Software for organizations working with grants
This work is for grant-technology startups, funding platforms, advisory organizations, and teams operating public-funding programmes. It is not a grant-writing service for an individual applicant.
Grant products have to turn fragmented programme information into decisions people can act on. Opportunities are published across different sources, eligibility rules are embedded in long documents, and similar ideas are described with different terminology across sectors and languages. A useful system must reduce that complexity without hiding the evidence or expert judgment behind a recommendation.
What I can help build
Grant matching and ranking
Match company or project information with relevant programmes while controlling noisy results and preserving decisive eligibility or thematic concepts.
Taxonomies and concept models
Design hierarchical categories, synonym maps, weights, and relationships that reflect how experts distinguish funding opportunities.
Programme information extraction
Turn calls, guidance, criteria, and forms into structured information that products and operational workflows can use.
APIs and workflow software
Deliver maintainable services and internal tools that connect matching, review, recommendations, and accountable human decisions.
The hard part is modelling the decision
The visible feature may be a search box, ranking, recommendation, or application workflow. The difficult work happens underneath:
- defining what makes a programme genuinely relevant rather than merely similar in vocabulary;
- distinguishing hard eligibility constraints from softer thematic fit;
- deciding which document sections and concepts should influence a result;
- handling multilingual terminology, synonyms, abbreviations, and sector-specific language;
- choosing category boundaries that are detailed enough to be useful without becoming impossible to maintain;
- showing why a result appeared and where expert review is still required.
Generic semantic similarity or an undifferentiated list of keywords rarely captures all of these constraints. The right design may combine deterministic rules, taxonomies, weighted concepts, natural-language processing, machine learning, and human review. The method should follow the decision—not the other way around.
Research and expert review belong in the delivery
For grant-related products, taxonomy research and evaluation are part of product development. I work with the people who understand the programmes to compare alternative structures, test representative cases, inspect costly mistakes, and determine which distinctions the system must preserve.

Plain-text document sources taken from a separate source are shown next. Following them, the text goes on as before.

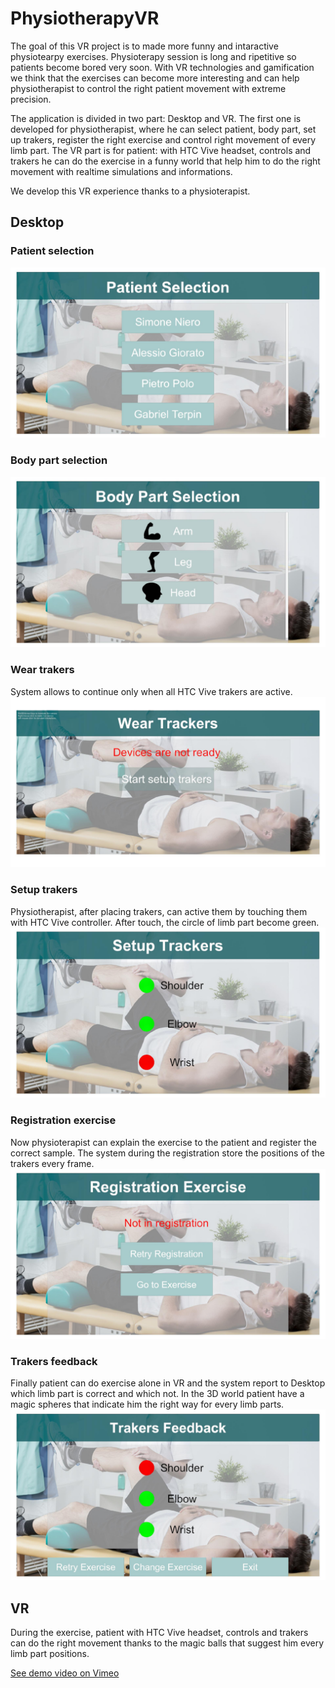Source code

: # PhysiotherapyVR

The goal of this VR project is to made more funny and intaractive physiotearpy exercises. Physioterapy session is long and ripetitive so
patients become bored very soon. With VR technologies and gamification we think that the exercises can become more interesting and can help physiotherapist to control the right patient movement with extreme precision. 

The application is divided in two part: Desktop and VR.
The first one is developed for physiotherapist, where he can select patient, body part, set up trakers, register the right exercise and control right movement of every limb part.
The VR part is for patient: with HTC Vive headset, controls and trakers he can do the exercise in a funny world that help him to do the right movement with realtime simulations and informations.

We develop this VR experience thanks to a physioterapist. 

## Desktop

### Patient selection
<img src="https://github.com/uqidoacademy/PhysiotherapyVR/blob/master/Assets/Image/UIScreenshots/PatientSelection.jpg">


### Body part selection
<img src="https://github.com/uqidoacademy/PhysiotherapyVR/blob/master/Assets/Image/UIScreenshots/BodyPartSelection.jpg">


### Wear trakers
System allows to continue only when all HTC Vive trakers are active.
<img src="https://github.com/uqidoacademy/PhysiotherapyVR/blob/master/Assets/Image/UIScreenshots/WearTrakers.jpg">


### Setup trakers
Physiotherapist, after placing trakers, can active them by touching them with HTC Vive controller. After touch, the circle of limb part
become green.
<img src="https://github.com/uqidoacademy/PhysiotherapyVR/blob/master/Assets/Image/UIScreenshots/SetupTrakers.jpg">

### Registration exercise
Now physioterapist can explain the exercise to the patient and register the correct sample. The system during the registration store 
the positions of the trakers every frame.
<img src="https://github.com/uqidoacademy/PhysiotherapyVR/blob/master/Assets/Image/UIScreenshots/RegistrationExercise.jpg">

### Trakers feedback
Finally patient can do exercise alone in VR and the system report to Desktop which limb part is correct and which not. In the 3D
world patient have a magic spheres that indicate him the right way for every limb parts.
<img src="https://github.com/uqidoacademy/PhysiotherapyVR/blob/master/Assets/Image/UIScreenshots/TrakersFeedback.jpg">

## VR
During the exercise, patient with HTC Vive headset, controls and trakers can do the right movement thanks to the magic balls that 
suggest him every limb part positions.

<a href="https://vimeo.com/302489727">See demo video on Vimeo</a>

That process can lead to a custom API, an internal review tool, document-processing infrastructure, workflow automation, or a combination of these. The objective is not to remove professional judgment. It is to make the surrounding information easier to process, compare, and act on.
Selected work
For a European grant-technology startup, we delivered a multilingual matching API alongside taxonomy research, product recommendations, and iterative evaluation using test data with the client’s domain expert.
Read the anonymized grant-matching case study →
A diagnosis-first engagement
An engagement begins with the actual decision, users, source material, error costs, and review process. From there, I can identify whether the useful intervention is better information architecture, a matching algorithm, document extraction, workflow redesign, or custom software—and build only what the operating model can support.